Прушевский закрыл лицо руками. Пусть разум есть синтез всех чувств, где смиряются и утихают все потоки тревожных движений, но откуда тревога и движенье? Он этого не знал, он только знал, что старость рассудка есть влеченье к смерти, это единственное его чувство; и тогда он, может быть, замкнет кольцо – он возвратится к происхождению чувств, к вечернему летнему дню своего неповторившегося свидания.
– Товарищ! Это ты пришел к нам на культурную революцию?

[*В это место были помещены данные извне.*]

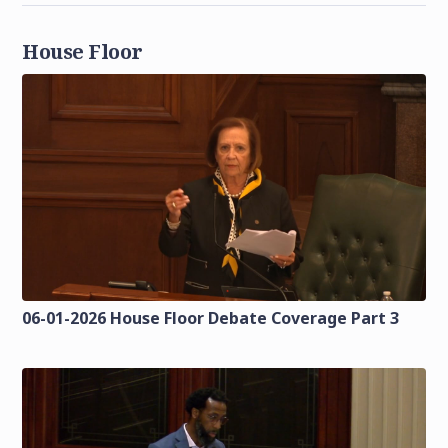
House Floor
06-01-2026 House Floor Debate Coverage Part 3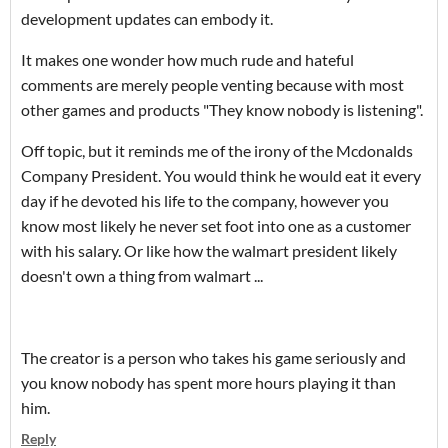
development updates can embody it.
It makes one wonder how much rude and hateful
comments are merely people venting because with most
other games and products "They know nobody is listening".
Off topic, but it reminds me of the irony of the Mcdonalds
Company President. You would think he would eat it every
day if he devoted his life to the company, however you
know most likely he never set foot into one as a customer
with his salary. Or like how the walmart president likely
doesn't own a thing from walmart ...
The creator is a person who takes his game seriously and
you know nobody has spent more hours playing it than
him.
Reply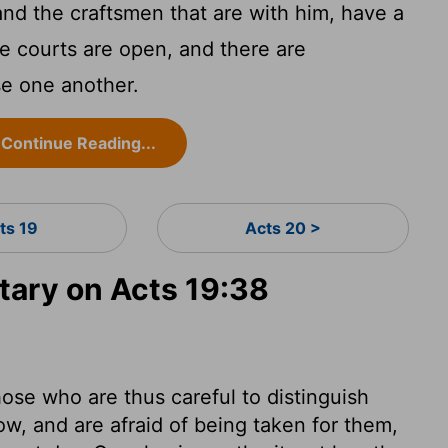
and the craftsmen that are with him, have a
e courts are open, and there are
se one another.
Continue Reading...
ts 19
Acts 20 >
ary on Acts 19:38
ose who are thus careful to distinguish
w, and are afraid of being taken for them,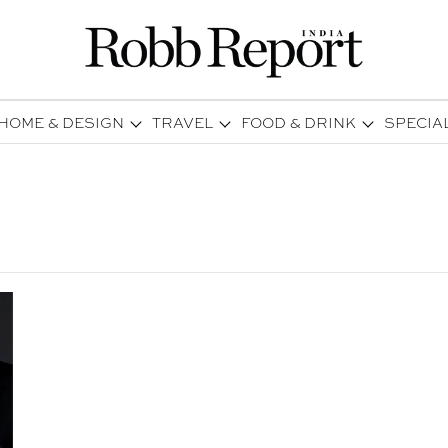
HOME & DESIGN
TRAVEL
FOOD & DRINK
SPECIA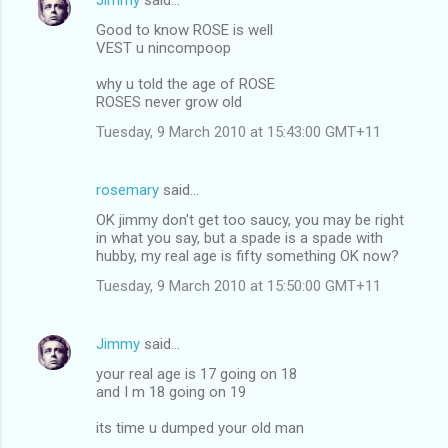
s
Good to know ROSE is well
VEST u nincompoop
why u told the age of ROSE
ROSES never grow old
Tuesday, 9 March 2010 at 15:43:00 GMT+11
rosemary
said…
OK jimmy don't get too saucy, you may be right
in what you say, but a spade is a spade with
hubby, my real age is fifty something OK now?
Tuesday, 9 March 2010 at 15:50:00 GMT+11
Jimmy
said…
your real age is 17 going on 18
and I m 18 going on 19
its time u dumped your old man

Прушевский опустил руки от глаз. Стороною шли девушки и юношество в избу-читальню. Одна девушка стояла перед ним – в валенках и в бедном платке на доверчивой голове; глаза ее смотрели на инженера с удивленной любовью, потому что ей была непонятна сила знания, скрытая в этом человеке; она бы согласилась преданно и вечно любить его, седого и незнакомого, согласилась бы рожать от него, ежедневно мучить свое тело, лишь бы он научил ее знать весь мир и участвовать в нем. Ничто ей была молодость, ничто свое счастье – она чувствовала вблизи несущееся, горячее движение, у нее поднималось сердце от ветра всеобщей стремящейся жизни, но она не могла выговорить слов своей радости и теперь стояла и просила научить ее этим словам, этому уменью чувствовать в голове весь свет, чтобы помогать ему светиться. Девушка еще не знала, пойдет ли с нею ученый человек, и неопределенно смотрела, готовая опять учиться с активистом.